To illustrate a typical lower dimensional case, which is not an efficiency problem, I use the typical code:

canonicalEquations = {-a[1, 2] a[2, 1] + a[1, 1] a[2, 2] == 
   4, -a[1, 3] a[2, 1] + a[1, 1] a[2, 3] == 
   1, -a[1, 4] a[2, 1] + a[1, 1] a[2, 4] == 
   3, -a[1, 3] a[2, 2] + a[1, 2] a[2, 3] == 
   6, -a[1, 4] a[2, 2] + a[1, 2] a[2, 4] == 
   38, -a[1, 4] a[2, 3] + a[1, 3] a[2, 4] == 5}
solutions = Solve[canonicalEquations, MaxExtraConditions -> All]

I use the conditions to generate values for the free variables using a FindInstance statement.

This has 8 variables, 6 equations and 2 solutions. But a case in 6 dimensions might have 20 variables, 5 equations and 15 solutions.

I only need one solution so I'm wondering if there is a method to save time by generating only a single solution. Perhaps I could do that by specifying a specific set of variables to solve for but I don't know how to do that in advance.

I understand that the GroebnerBasis routine is used in Solve under the hood with multinomial equations but I'm only partly familiar with its use.

4 Replies

Is there some reason not to use FindInstance from the outset?

FindInstance[canonicalEquations == 0, 
 Variables[canonicalEquations]]

(* Out[298]= {{a[1, 1] -> -1, a[1, 2] -> 5, a[1, 3] -> 11/4, 
  a[1, 4] -> 53/4, a[2, 1] -> -1, a[2, 2] -> 1, a[2, 3] -> 7/4, 
  a[2, 4] -> 41/4}} *)
POSTED BY: Daniel Lichtblau

Many thanks Daniel, that works pretty well and is simpler. Trying to factor a 5-form in 7-dimensional space using Solve I aborted the calculation after 15 minutes. Using FindInstance took 6 seconds. A significant improvement!

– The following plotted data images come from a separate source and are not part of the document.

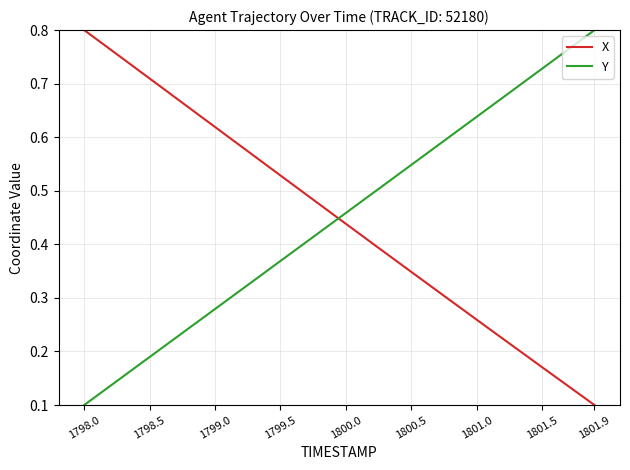

True or false: Y and X intersect in this chart.

True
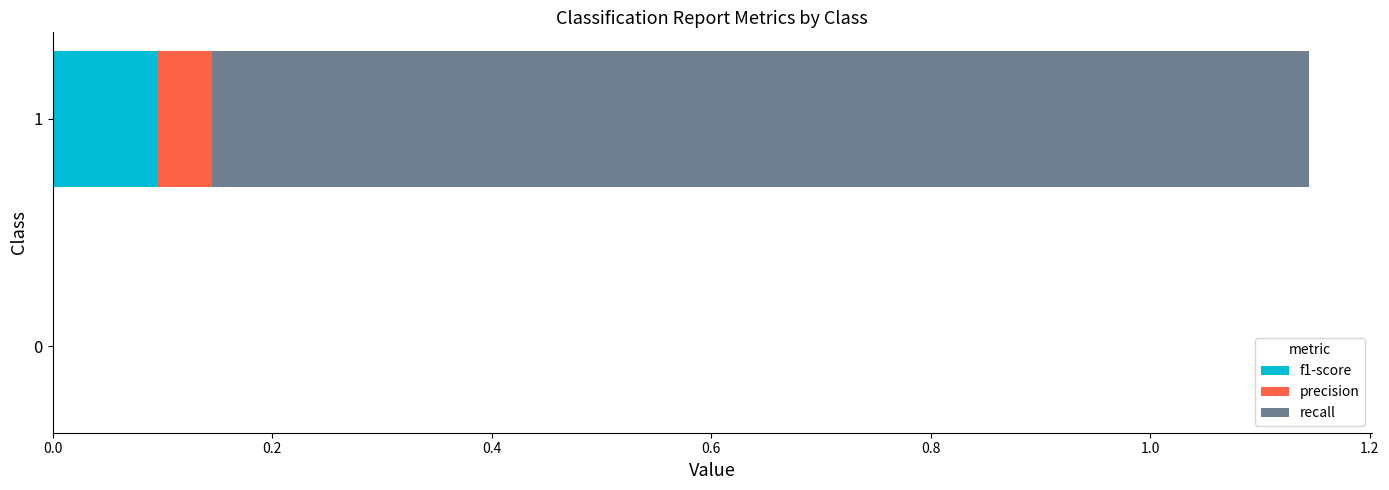

What is the sum of all f1-score values?

0.1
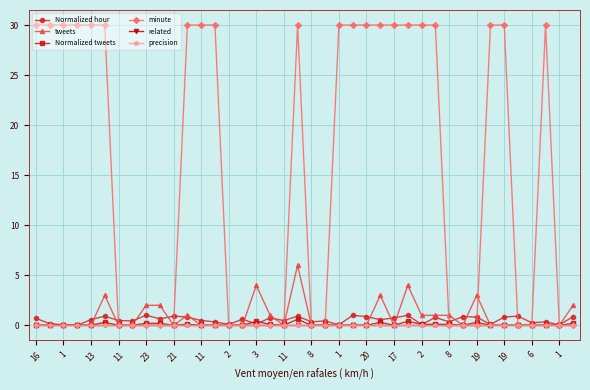

Which label corresponds to the largest value in the chart?

16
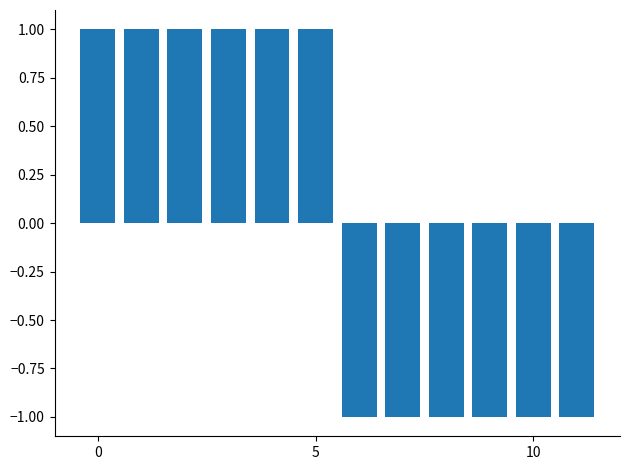

What is the value of the 10th bar from the left?

-1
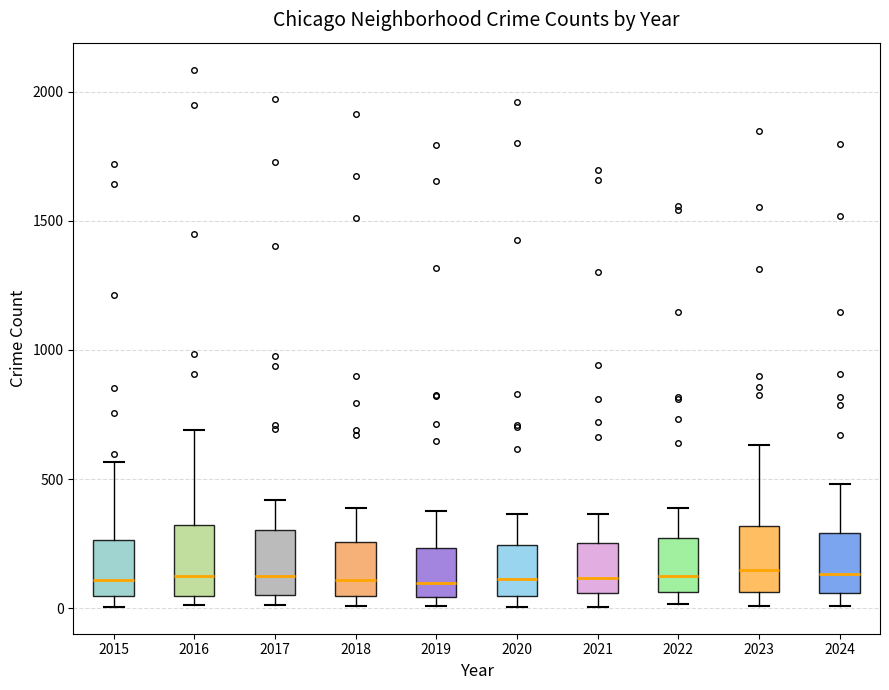

Where does the upper whisker of the box at x = 2020 end on the y-axis? The values are not printed on the chart, so give them approximately, as read against the axis.

350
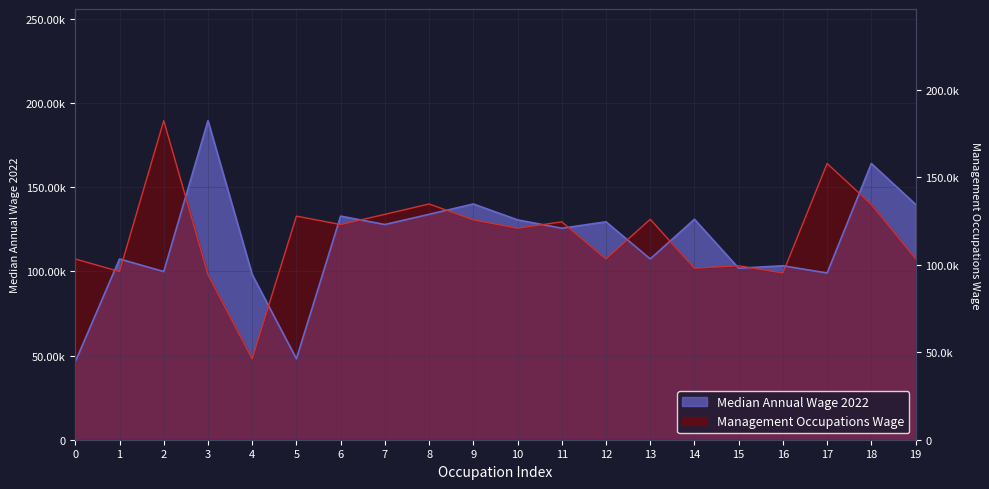

How many intersections are there between Management Occupations Wage and Median Annual Wage 2022?

15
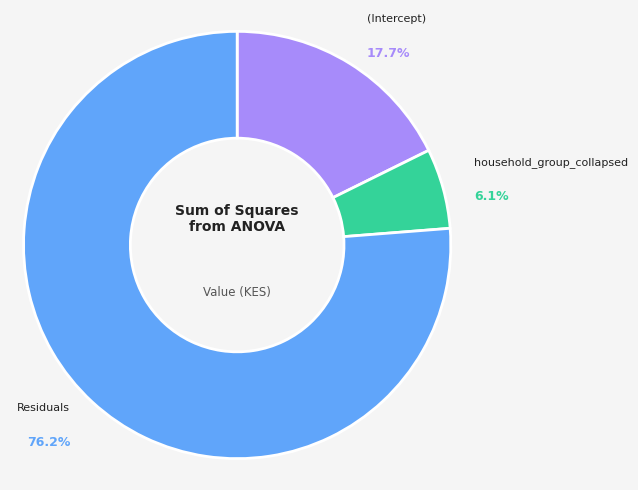

The (Intercept) slice represents 9% of the pie. True or false?

False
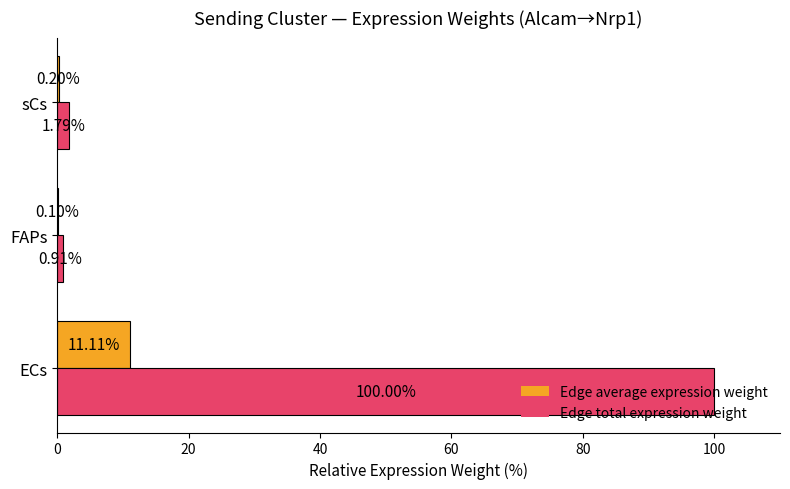

At which category does the chart reach its peak across all series?

ECs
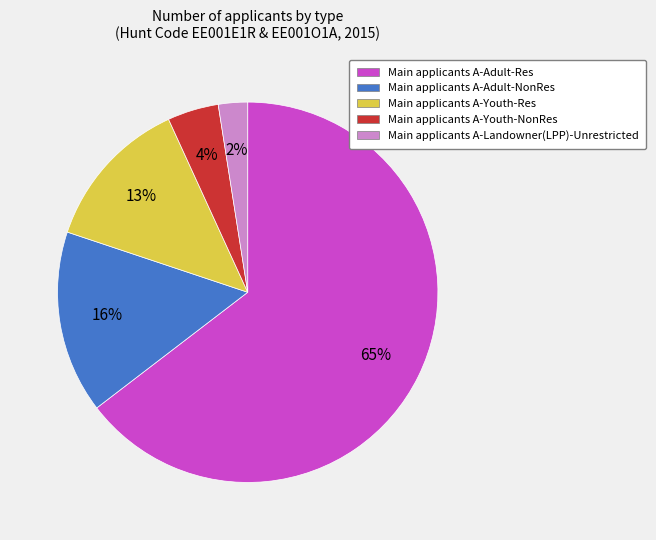

Is there a majority slice in this chart?

Yes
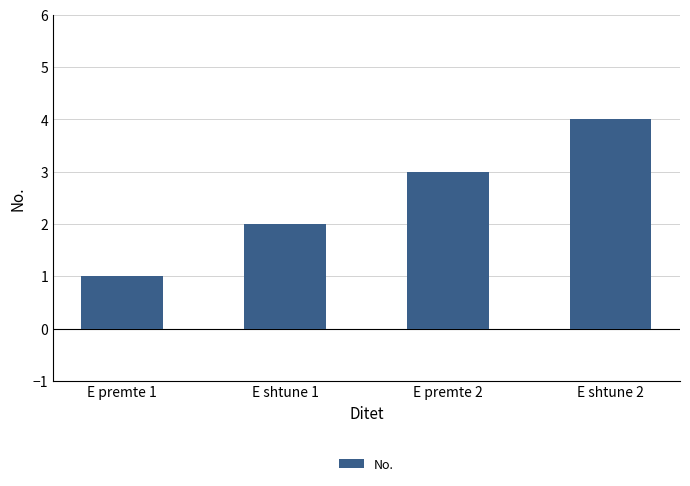

List the labels in order of value, smallest first.

E premte 1, E shtune 1, E premte 2, E shtune 2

using FindMinimum with an objective function of 0 and the canonicalEquations as constraints would give you a numerical solution to your equations.

POSTED BY: Frank Kampas

Thank you Frank. This method is somewhat problematic. It sometimes gives a solution but other times doesn't ( saying possible infeasibility detected) when I know there is a solution because the equations were generated from a factored case that was then expanded to give the input.

Also FindMinimum gives Real answers while Solve with give Integer or Rational answers with Integer input.